* _REQUIRED WORK_
Reproduce the entries from their first line up to and including the line with "19.11.2023. u 19:53". Leave out everything after it.

EXERCISE INPUT Start Marker

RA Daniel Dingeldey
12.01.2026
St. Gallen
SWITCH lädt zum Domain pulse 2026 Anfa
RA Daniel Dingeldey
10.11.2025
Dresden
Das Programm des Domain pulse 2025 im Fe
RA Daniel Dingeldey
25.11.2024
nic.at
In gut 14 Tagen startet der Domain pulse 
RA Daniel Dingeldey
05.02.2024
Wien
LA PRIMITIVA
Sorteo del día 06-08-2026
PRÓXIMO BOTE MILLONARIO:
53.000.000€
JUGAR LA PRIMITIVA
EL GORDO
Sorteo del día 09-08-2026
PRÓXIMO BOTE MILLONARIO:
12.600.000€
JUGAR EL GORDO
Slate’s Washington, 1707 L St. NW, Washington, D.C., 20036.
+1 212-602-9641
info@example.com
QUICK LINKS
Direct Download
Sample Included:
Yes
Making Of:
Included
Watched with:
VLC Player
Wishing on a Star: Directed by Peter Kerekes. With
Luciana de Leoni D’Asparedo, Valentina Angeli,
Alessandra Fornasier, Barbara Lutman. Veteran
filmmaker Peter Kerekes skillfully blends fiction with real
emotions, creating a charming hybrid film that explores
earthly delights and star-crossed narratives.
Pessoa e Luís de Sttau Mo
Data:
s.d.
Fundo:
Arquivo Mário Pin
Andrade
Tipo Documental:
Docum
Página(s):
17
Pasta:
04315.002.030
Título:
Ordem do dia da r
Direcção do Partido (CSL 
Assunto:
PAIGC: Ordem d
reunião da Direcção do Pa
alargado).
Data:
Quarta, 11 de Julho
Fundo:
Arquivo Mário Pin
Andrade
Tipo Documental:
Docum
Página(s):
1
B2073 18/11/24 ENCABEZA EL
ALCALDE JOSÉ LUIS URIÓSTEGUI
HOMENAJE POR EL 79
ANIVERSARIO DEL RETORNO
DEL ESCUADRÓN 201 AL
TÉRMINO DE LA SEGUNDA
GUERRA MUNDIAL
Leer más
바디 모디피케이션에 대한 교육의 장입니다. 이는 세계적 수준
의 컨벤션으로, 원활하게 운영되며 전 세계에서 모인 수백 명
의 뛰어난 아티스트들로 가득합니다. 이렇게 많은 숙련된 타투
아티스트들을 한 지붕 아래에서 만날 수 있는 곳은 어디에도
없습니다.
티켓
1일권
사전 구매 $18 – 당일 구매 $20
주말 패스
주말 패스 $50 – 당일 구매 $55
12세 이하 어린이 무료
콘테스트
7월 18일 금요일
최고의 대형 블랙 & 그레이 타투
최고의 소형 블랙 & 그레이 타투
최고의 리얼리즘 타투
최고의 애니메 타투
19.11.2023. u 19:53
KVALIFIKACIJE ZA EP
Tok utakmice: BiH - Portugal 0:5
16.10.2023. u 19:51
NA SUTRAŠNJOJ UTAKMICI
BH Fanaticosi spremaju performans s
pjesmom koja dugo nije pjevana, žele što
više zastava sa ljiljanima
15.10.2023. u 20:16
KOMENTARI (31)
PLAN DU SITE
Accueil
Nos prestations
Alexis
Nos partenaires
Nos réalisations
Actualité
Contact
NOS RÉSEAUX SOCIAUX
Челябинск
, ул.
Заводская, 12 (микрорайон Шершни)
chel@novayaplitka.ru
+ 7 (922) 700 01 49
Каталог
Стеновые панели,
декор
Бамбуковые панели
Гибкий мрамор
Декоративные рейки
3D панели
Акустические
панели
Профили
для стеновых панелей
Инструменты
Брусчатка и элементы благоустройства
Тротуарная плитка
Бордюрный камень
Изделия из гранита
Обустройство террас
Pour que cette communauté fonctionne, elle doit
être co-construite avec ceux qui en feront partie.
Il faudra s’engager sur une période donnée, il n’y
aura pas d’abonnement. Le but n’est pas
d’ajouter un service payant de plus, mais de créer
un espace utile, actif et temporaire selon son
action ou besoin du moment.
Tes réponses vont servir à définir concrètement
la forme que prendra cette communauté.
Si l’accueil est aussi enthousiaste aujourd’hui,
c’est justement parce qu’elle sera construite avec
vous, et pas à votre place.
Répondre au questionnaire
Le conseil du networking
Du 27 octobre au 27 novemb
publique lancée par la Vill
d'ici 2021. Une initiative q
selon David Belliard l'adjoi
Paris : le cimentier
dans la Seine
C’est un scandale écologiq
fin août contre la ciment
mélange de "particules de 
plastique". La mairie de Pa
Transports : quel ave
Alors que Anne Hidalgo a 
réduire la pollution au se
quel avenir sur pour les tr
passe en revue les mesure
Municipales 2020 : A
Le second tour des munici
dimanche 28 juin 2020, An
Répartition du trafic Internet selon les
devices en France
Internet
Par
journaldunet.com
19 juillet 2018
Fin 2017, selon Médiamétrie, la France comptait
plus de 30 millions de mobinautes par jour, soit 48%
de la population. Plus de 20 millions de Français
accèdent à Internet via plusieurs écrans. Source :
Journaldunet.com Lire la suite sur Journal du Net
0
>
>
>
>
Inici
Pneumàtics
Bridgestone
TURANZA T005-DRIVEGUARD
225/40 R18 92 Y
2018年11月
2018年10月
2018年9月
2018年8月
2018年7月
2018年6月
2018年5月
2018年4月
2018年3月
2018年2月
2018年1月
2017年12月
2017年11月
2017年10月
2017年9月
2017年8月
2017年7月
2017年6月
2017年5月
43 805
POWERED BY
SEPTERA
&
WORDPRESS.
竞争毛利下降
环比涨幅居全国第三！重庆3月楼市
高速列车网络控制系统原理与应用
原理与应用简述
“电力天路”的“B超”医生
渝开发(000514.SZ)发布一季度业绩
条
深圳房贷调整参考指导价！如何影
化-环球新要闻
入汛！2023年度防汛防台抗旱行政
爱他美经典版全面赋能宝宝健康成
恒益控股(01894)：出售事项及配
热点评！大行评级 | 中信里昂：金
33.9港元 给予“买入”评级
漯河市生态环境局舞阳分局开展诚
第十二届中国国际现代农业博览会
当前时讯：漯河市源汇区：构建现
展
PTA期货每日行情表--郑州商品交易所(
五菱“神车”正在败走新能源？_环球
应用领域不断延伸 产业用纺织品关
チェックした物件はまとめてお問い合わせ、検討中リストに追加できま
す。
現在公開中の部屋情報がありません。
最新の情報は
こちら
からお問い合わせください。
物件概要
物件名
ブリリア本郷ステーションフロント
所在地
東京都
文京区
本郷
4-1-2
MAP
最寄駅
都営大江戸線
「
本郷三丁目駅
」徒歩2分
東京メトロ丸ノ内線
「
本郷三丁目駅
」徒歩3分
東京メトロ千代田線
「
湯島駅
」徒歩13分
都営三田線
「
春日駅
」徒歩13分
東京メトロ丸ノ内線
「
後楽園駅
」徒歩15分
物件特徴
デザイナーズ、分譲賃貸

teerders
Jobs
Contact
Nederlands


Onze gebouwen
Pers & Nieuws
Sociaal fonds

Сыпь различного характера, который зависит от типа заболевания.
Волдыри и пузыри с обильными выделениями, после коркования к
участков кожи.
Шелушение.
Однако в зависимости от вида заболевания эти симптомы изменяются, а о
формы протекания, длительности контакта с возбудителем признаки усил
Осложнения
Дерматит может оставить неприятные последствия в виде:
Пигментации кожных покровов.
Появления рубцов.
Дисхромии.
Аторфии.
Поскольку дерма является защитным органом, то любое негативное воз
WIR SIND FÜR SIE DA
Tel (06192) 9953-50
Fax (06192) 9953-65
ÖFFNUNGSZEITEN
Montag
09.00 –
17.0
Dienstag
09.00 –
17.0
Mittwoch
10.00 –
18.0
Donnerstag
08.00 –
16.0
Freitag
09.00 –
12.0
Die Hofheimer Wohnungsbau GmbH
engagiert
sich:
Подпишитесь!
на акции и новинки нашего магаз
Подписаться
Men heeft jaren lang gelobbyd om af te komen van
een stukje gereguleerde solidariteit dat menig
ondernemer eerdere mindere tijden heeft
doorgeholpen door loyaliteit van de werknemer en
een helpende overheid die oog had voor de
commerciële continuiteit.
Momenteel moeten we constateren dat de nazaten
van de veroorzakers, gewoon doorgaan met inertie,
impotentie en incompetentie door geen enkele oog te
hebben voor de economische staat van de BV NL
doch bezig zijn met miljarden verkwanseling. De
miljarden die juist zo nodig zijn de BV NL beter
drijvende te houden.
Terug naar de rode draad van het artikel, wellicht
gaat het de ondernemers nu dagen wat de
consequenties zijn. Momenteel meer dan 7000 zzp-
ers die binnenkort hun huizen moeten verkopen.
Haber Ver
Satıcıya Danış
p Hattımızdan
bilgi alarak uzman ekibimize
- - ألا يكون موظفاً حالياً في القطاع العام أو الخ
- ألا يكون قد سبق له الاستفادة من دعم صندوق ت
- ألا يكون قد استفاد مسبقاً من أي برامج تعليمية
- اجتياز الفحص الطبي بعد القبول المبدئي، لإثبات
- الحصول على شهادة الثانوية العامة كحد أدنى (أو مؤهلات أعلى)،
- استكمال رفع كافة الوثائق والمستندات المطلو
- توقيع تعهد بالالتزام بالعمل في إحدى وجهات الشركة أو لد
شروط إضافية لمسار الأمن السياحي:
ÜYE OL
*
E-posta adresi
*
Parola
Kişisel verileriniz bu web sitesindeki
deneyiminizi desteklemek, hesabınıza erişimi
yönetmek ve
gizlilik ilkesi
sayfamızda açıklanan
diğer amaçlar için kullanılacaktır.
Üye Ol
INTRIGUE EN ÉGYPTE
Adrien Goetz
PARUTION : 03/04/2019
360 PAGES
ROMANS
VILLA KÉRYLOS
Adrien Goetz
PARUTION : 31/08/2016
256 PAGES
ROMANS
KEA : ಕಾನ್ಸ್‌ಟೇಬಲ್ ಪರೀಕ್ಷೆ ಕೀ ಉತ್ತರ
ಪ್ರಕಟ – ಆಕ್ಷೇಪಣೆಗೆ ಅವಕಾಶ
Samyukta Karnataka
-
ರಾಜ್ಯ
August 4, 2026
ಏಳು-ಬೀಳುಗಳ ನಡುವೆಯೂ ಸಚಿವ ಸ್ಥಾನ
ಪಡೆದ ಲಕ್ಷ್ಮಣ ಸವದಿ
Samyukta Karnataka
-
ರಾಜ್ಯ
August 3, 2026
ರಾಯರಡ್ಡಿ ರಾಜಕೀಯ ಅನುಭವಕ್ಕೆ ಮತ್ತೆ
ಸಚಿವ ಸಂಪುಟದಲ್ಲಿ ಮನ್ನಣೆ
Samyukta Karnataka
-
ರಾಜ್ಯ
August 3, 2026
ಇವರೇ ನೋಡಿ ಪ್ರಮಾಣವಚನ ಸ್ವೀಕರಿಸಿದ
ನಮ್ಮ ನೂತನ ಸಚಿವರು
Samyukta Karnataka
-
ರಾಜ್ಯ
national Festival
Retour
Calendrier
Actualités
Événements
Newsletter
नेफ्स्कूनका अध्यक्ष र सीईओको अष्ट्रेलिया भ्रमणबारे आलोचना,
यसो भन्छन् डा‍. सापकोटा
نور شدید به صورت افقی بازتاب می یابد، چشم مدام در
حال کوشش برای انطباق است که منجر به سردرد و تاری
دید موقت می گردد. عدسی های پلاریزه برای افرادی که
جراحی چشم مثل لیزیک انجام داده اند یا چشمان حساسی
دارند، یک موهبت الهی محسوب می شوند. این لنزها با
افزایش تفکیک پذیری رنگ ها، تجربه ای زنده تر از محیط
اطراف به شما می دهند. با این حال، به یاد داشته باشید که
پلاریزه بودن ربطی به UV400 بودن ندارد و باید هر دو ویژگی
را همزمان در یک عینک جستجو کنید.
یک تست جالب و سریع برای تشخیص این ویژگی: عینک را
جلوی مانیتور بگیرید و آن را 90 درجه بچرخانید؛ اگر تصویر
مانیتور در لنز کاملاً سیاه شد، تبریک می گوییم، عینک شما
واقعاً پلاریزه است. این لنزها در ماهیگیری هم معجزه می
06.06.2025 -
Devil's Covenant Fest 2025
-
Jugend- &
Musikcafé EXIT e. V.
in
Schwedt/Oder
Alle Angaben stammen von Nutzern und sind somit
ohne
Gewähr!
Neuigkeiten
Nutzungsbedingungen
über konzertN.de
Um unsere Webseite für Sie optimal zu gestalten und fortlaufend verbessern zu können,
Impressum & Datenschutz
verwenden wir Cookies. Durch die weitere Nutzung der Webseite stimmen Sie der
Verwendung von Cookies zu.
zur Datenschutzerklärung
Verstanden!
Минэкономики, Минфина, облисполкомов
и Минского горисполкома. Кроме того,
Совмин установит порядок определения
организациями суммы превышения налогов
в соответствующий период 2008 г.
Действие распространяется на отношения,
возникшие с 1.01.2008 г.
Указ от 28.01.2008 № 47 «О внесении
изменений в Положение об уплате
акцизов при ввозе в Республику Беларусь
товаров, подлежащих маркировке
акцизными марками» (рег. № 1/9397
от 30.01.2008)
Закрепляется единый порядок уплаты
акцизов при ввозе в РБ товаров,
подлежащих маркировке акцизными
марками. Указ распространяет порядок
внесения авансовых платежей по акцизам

EXERCISE INPUT End Marker

* _RESPONSE BELOW_
RA Daniel Dingeldey
12.01.2026
St. Gallen
SWITCH lädt zum Domain pulse 2026 Anfa
RA Daniel Dingeldey
10.11.2025
Dresden
Das Programm des Domain pulse 2025 im Fe
RA Daniel Dingeldey
25.11.2024
nic.at
In gut 14 Tagen startet der Domain pulse 
RA Daniel Dingeldey
05.02.2024
Wien
LA PRIMITIVA
Sorteo del día 06-08-2026
PRÓXIMO BOTE MILLONARIO:
53.000.000€
JUGAR LA PRIMITIVA
EL GORDO
Sorteo del día 09-08-2026
PRÓXIMO BOTE MILLONARIO:
12.600.000€
JUGAR EL GORDO
Slate’s Washington, 1707 L St. NW, Washington, D.C., 20036.
+1 212-602-9641
info@example.com
QUICK LINKS
Direct Download
Sample Included:
Yes
Making Of:
Included
Watched with:
VLC Player
Wishing on a Star: Directed by Peter Kerekes. With
Luciana de Leoni D’Asparedo, Valentina Angeli,
Alessandra Fornasier, Barbara Lutman. Veteran
filmmaker Peter Kerekes skillfully blends fiction with real
emotions, creating a charming hybrid film that explores
earthly delights and star-crossed narratives.
Pessoa e Luís de Sttau Mo
Data:
s.d.
Fundo:
Arquivo Mário Pin
Andrade
Tipo Documental:
Docum
Página(s):
17
Pasta:
04315.002.030
Título:
Ordem do dia da r
Direcção do Partido (CSL 
Assunto:
PAIGC: Ordem d
reunião da Direcção do Pa
alargado).
Data:
Quarta, 11 de Julho
Fundo:
Arquivo Mário Pin
Andrade
Tipo Documental:
Docum
Página(s):
1
B2073 18/11/24 ENCABEZA EL
ALCALDE JOSÉ LUIS URIÓSTEGUI
HOMENAJE POR EL 79
ANIVERSARIO DEL RETORNO
DEL ESCUADRÓN 201 AL
TÉRMINO DE LA SEGUNDA
GUERRA MUNDIAL
Leer más
바디 모디피케이션에 대한 교육의 장입니다. 이는 세계적 수준
의 컨벤션으로, 원활하게 운영되며 전 세계에서 모인 수백 명
의 뛰어난 아티스트들로 가득합니다. 이렇게 많은 숙련된 타투
아티스트들을 한 지붕 아래에서 만날 수 있는 곳은 어디에도
없습니다.
티켓
1일권
사전 구매 $18 – 당일 구매 $20
주말 패스
주말 패스 $50 – 당일 구매 $55
12세 이하 어린이 무료
콘테스트
7월 18일 금요일
최고의 대형 블랙 & 그레이 타투
최고의 소형 블랙 & 그레이 타투
최고의 리얼리즘 타투
최고의 애니메 타투
19.11.2023. u 19:53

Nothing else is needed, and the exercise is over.